Abaküs Yazılım
1. Hukuk Dairesi
Esas No: 2018/2742
Karar No: 2021/1482
Karar Tarihi: 16.03.2021

Yargıtay 1. Hukuk Dairesi 2018/2742 Esas 2021/1482 Karar Sayılı İlamı

1. Hukuk Dairesi         2018/2742 E.  ,  2021/1482 K.

    "İçtihat Metni"

    MAHKEMESİ: ... BÖLGE ADLİYE MAHKEMESİ 1. HUKUKDAİRESİ
    DAVA TÜRÜ: TAPU İPTALİ VE TESCİL-TENKİS

    Taraflar arasında birleştirilerek görülen tapu iptali ve tescil, olmazsa tenkis istekli dava sonunda ilk derece mahkemesince asıl ve birleştirilen davanın reddine dair verilen kararın asıl ve birleştirilen davada davacılar tarafından istinafı üzerine ... Bölge Adliye Mahkemesi 1. Hukuk Dairesince, ilk derece mahkemesi kararının kaldırılarak asıl ve birleştirilen davanın kabulüne ilişkin olarak verilen karar asıl ve birleştirilen davada davalı tarafından yasal süre içerisinde duruşma istekli temyiz edilmiş olmakla, duruşma günü olarak saptanan 16.03.2021 Salı günü için yapılan tebligat üzerine temyiz eden davalı vekili Avukat ... ile temyiz edilen davacılar vekili Avukat ... geldiler, duruşmaya başlandı, süresinde verildiği ve kayıt olunduğu anlaşılan temyiz dilekçesinin kabulüne karar verildikten sonra gelen vekillerin sözlü açıklamaları dinlendi, duruşmanın bittiği bildirildi, iş karara bırakıldı. Bilahare Tetkik Hakimi ... tarafından düzenlenen rapor okundu, düşüncesi alındı. Dosya incelenerek gereği görüşülüp düşünüldü:
    -KARAR-
    Asıl ve birleştirilen dava, ehliyetsizlik ve muris muvazaası hukuksal nedenlerine dayalı tapu iptali ve tescil, olmazsa tenkis isteğine ilişkindir.
====
**Yapacağınız iş:**
Yargıtay kararında duruşma günü olarak hangi tarih belirlenmiş?
====
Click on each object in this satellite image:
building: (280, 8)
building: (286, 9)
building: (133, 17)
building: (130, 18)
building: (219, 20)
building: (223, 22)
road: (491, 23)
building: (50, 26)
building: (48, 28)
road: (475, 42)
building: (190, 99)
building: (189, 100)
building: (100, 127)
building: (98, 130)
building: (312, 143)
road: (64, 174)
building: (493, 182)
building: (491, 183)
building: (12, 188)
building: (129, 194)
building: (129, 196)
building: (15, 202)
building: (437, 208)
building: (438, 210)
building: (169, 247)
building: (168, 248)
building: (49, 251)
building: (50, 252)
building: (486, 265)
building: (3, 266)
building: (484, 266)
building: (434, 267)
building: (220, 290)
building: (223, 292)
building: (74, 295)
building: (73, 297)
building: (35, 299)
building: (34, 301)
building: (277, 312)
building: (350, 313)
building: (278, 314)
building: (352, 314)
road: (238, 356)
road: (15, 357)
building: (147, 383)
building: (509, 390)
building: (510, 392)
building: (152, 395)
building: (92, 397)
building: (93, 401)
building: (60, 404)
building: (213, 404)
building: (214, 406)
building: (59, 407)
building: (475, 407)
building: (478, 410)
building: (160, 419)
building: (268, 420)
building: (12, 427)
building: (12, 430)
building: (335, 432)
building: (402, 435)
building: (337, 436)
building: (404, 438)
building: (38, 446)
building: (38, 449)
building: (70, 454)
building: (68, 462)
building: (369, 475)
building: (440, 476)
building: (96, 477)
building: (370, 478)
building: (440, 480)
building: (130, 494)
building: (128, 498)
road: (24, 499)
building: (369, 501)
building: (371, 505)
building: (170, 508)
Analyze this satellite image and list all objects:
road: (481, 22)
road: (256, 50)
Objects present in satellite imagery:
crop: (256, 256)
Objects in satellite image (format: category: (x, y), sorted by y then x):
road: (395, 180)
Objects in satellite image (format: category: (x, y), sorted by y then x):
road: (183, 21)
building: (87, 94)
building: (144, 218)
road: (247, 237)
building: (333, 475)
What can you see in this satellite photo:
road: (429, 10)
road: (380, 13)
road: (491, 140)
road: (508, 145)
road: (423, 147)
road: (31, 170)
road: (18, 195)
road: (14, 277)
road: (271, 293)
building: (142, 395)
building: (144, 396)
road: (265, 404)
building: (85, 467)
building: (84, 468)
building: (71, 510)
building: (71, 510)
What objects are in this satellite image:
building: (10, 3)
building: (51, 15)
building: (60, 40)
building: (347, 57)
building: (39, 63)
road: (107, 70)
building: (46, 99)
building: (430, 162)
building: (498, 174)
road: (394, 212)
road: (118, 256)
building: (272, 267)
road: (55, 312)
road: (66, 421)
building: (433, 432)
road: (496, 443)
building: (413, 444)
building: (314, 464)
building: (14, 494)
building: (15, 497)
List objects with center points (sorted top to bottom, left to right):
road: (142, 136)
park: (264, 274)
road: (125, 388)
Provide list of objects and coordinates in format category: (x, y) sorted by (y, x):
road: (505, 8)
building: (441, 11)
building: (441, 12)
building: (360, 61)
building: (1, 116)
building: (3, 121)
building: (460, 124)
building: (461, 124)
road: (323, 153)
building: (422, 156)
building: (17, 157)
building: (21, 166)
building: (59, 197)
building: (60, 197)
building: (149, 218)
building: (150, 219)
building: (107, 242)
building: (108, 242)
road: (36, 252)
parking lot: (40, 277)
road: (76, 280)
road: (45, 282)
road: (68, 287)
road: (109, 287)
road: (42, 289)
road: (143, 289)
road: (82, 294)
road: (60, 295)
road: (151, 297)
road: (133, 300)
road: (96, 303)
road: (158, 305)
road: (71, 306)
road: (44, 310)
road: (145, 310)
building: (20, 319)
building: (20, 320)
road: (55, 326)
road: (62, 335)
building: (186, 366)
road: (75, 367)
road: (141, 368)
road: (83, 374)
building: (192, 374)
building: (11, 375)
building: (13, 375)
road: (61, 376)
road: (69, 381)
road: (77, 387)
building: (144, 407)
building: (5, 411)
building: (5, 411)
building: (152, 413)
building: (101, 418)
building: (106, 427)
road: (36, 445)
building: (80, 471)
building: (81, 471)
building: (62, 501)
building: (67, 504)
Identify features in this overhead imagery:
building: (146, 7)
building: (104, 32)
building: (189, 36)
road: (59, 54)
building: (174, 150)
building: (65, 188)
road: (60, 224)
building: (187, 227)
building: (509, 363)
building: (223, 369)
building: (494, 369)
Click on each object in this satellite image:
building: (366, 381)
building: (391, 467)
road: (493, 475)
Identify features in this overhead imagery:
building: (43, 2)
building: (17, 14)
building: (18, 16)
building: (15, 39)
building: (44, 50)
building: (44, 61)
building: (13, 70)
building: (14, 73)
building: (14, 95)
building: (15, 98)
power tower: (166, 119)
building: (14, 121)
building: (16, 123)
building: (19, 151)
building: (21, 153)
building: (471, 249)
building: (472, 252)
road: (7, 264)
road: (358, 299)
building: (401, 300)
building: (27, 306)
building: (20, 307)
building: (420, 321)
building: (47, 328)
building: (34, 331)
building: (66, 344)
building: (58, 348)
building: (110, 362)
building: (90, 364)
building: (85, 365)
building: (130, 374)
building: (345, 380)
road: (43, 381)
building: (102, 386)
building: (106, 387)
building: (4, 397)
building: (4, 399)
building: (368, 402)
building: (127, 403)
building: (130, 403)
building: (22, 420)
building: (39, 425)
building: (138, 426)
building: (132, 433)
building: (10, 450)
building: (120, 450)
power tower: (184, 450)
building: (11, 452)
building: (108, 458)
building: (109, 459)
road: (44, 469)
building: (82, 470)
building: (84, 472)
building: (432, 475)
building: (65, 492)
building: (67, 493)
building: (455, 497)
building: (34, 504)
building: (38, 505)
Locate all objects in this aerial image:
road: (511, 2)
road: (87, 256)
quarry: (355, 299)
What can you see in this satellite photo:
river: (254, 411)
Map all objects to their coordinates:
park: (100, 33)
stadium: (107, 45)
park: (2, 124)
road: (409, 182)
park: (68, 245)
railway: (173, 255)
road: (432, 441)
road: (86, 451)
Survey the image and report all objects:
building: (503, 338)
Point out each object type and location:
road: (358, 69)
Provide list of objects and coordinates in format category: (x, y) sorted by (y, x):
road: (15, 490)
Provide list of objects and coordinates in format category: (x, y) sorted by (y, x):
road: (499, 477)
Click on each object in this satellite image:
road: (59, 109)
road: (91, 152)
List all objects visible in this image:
====
**Verilen yanıt:**
16.03.2021 Salı günü.